TEXT SEGMENT start

I have been afraid of weight gain and obsessed with dieting and weight loss since I can remember. I would always avoid the word diet in favor of phrases like “being healthy” “making lifestyle changes” “getting back on track”…..etc but it’s all the same thing. 

Literally one of my earliest memories (maybe age 5 or 6?) is sitting in the backseat of a car with with my friends who were sharing a bag of Cooler Ranch Doritos. I really really wanted some but first read the back of the bag and noted aloud there were too many fat grams for me to eat this food. I doubt I knew what number constituted the “right” number of fat grams (zero?) but I knew to look at that label first. I was told to stop it and just eat the chips. I did eat them… with guilt…like Eve partaking of the forbidden fruit. 

During this time last year, I was living in New Zealand, counting my megabytes of cell phone data like the miserly Mr. Scrooge. With less time on the interwebs, I rediscovered my love of the good, old fashioned book. I had accumulated quite the collection of unread books on my phone, of which included Intuitive Eating by Elyse Resch and Evelyn Tribole. The primary tenet of the book is to completely eschew diet mentality and rules and make peace with food. But to do that, I would need to give up weight loss as a goal. That goal, by it’s very nature, undermines any part of nurturing an intuitive relationship with food since it’s all about external cues and control. This book really resonated with me but I just wasn’t ready to give up weight loss as a goal. I was about to cycle across a country and damnit all, I was going to lose weight!

TEXT SEGMENT end

TASK STATEMENT: Rewrite the dieting essay between "I have been" and "the forbidden fruit.", inclusive, putting "shame" in place of "guilt".

RECORDED DATA start

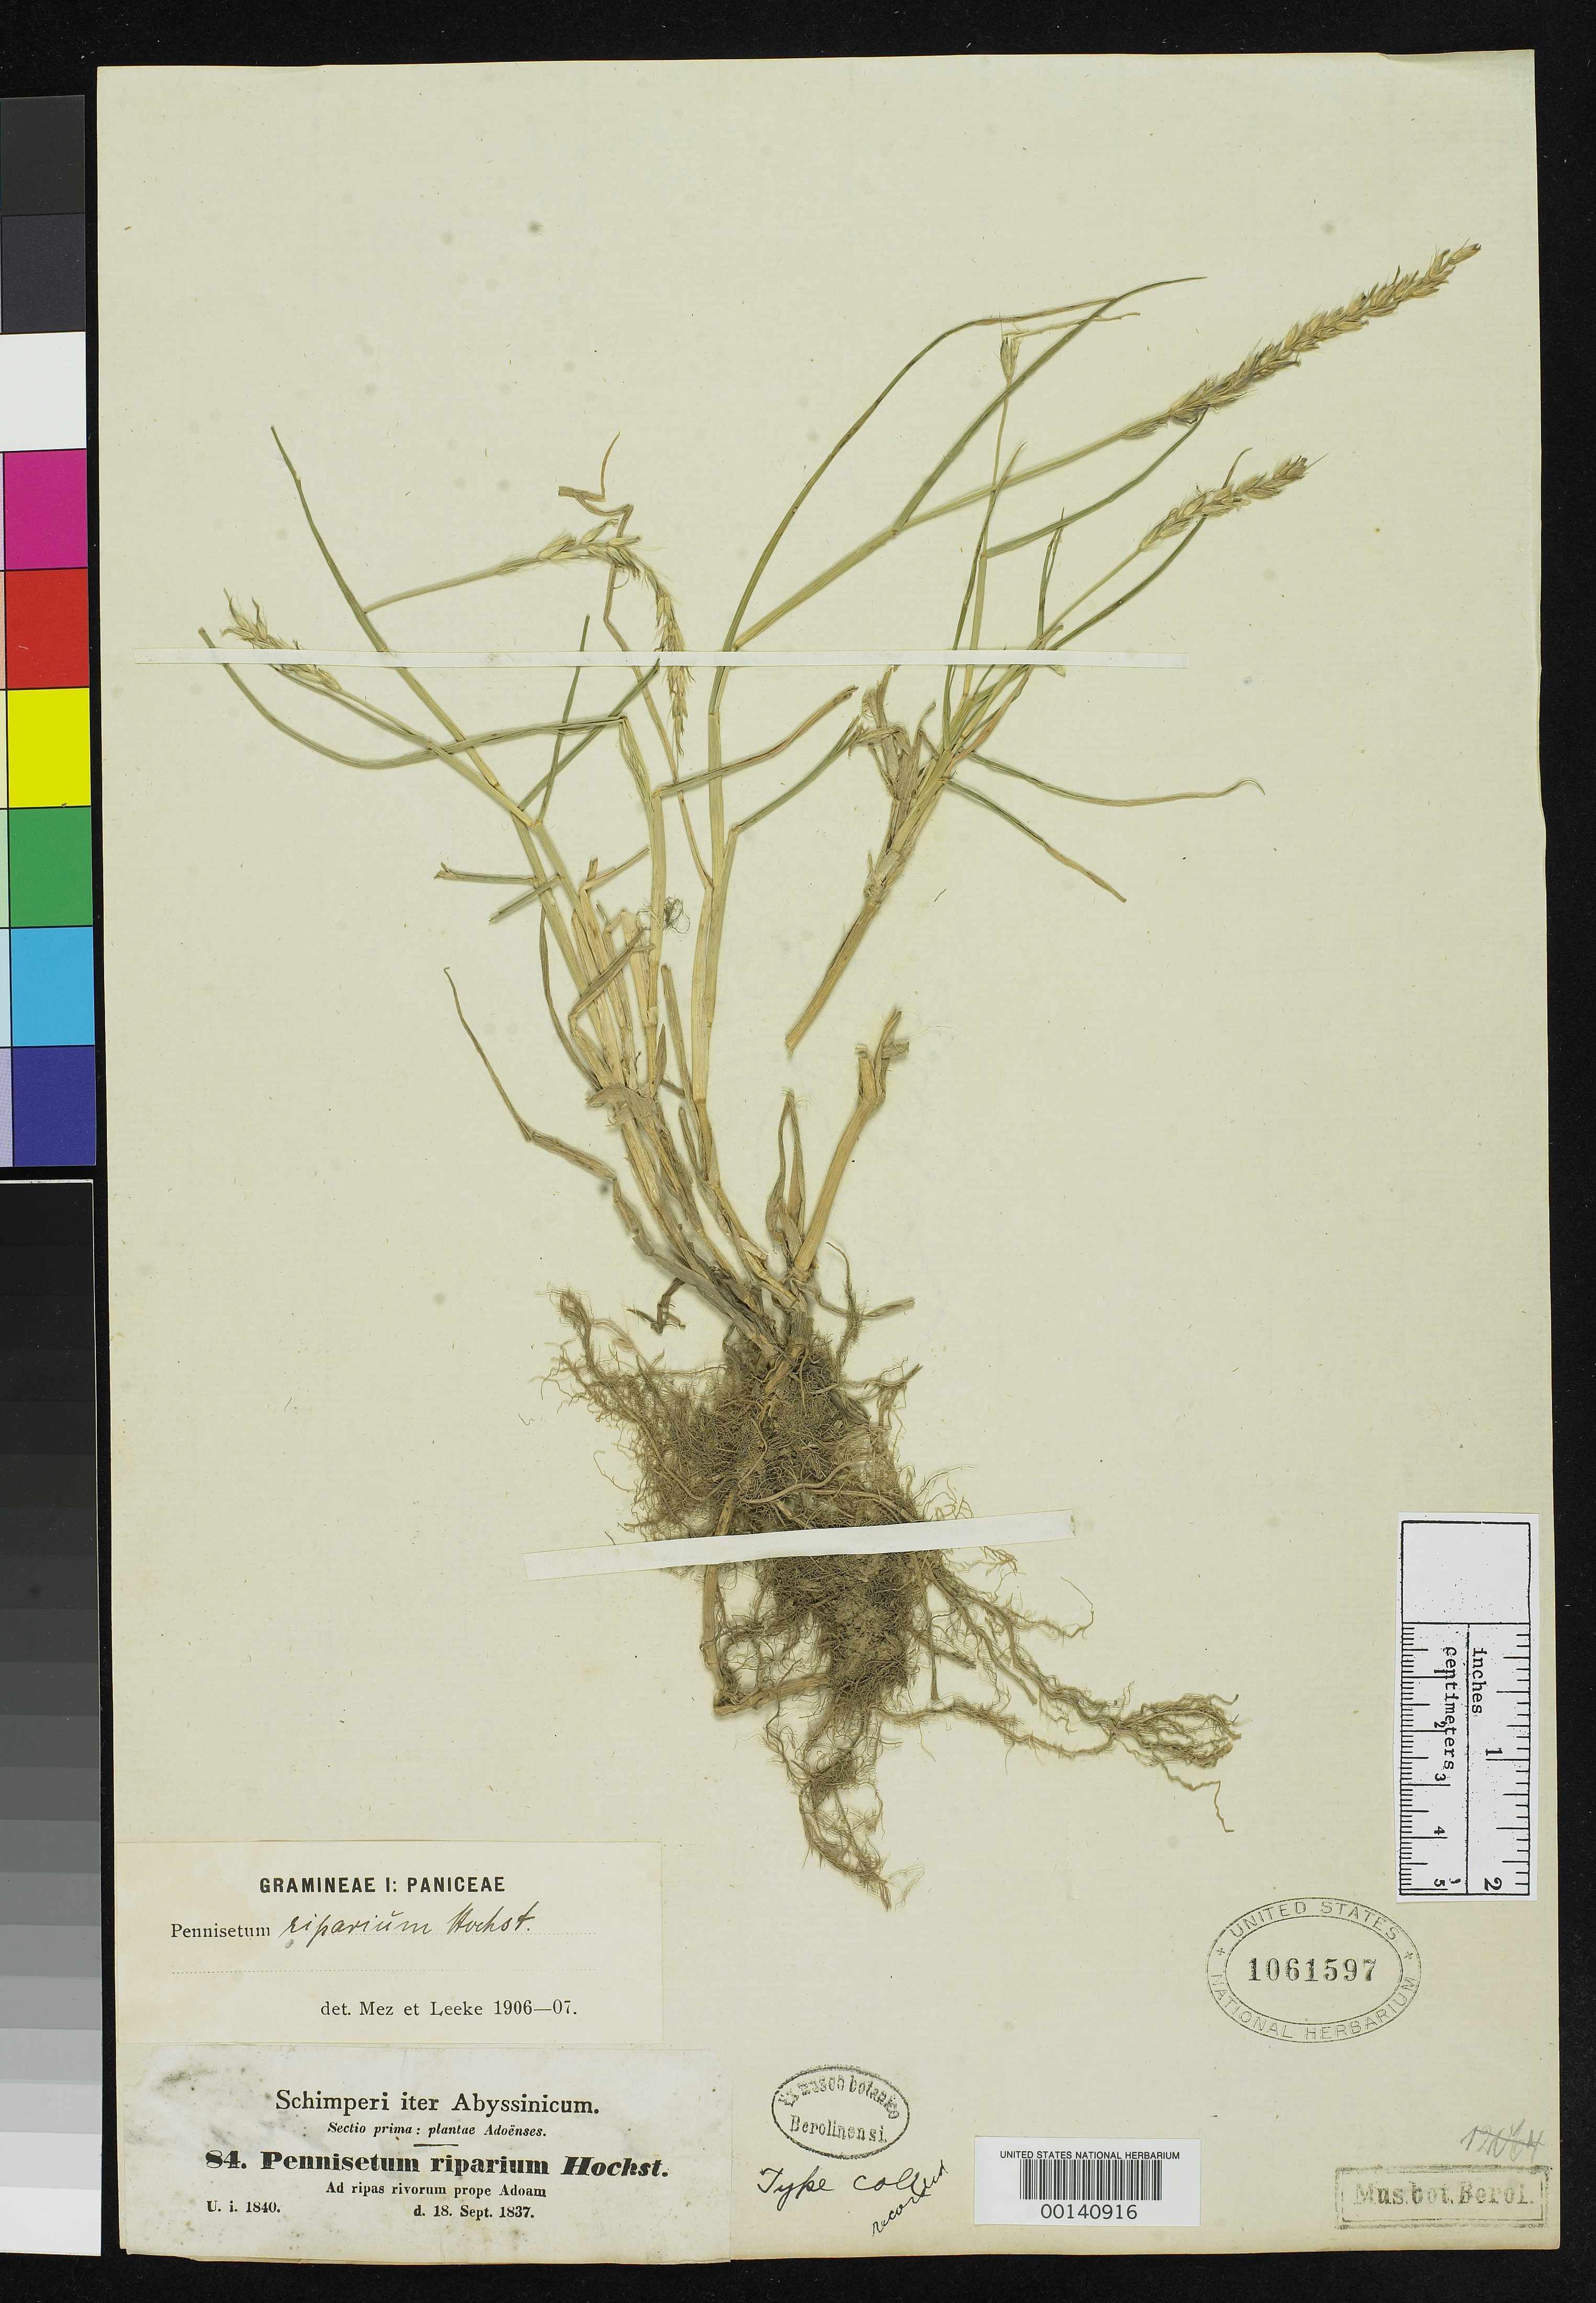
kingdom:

RECORDED DATA end

EXERCISE RESPONSE:
I have been afraid of weight gain and obsessed with dieting and weight loss since I can remember. I would always avoid the word diet in favor of phrases like “being healthy” “making lifestyle changes” “getting back on track”…..etc but it’s all the same thing. 

Literally one of my earliest memories (maybe age 5 or 6?) is sitting in the backseat of a car with with my friends who were sharing a bag of Cooler Ranch Doritos. I really really wanted some but first read the back of the bag and noted aloud there were too many fat grams for me to eat this food. I doubt I knew what number constituted the “right” number of fat grams (zero?) but I knew to look at that label first. I was told to stop it and just eat the chips. I did eat them… with shame…like Eve partaking of the forbidden fruit.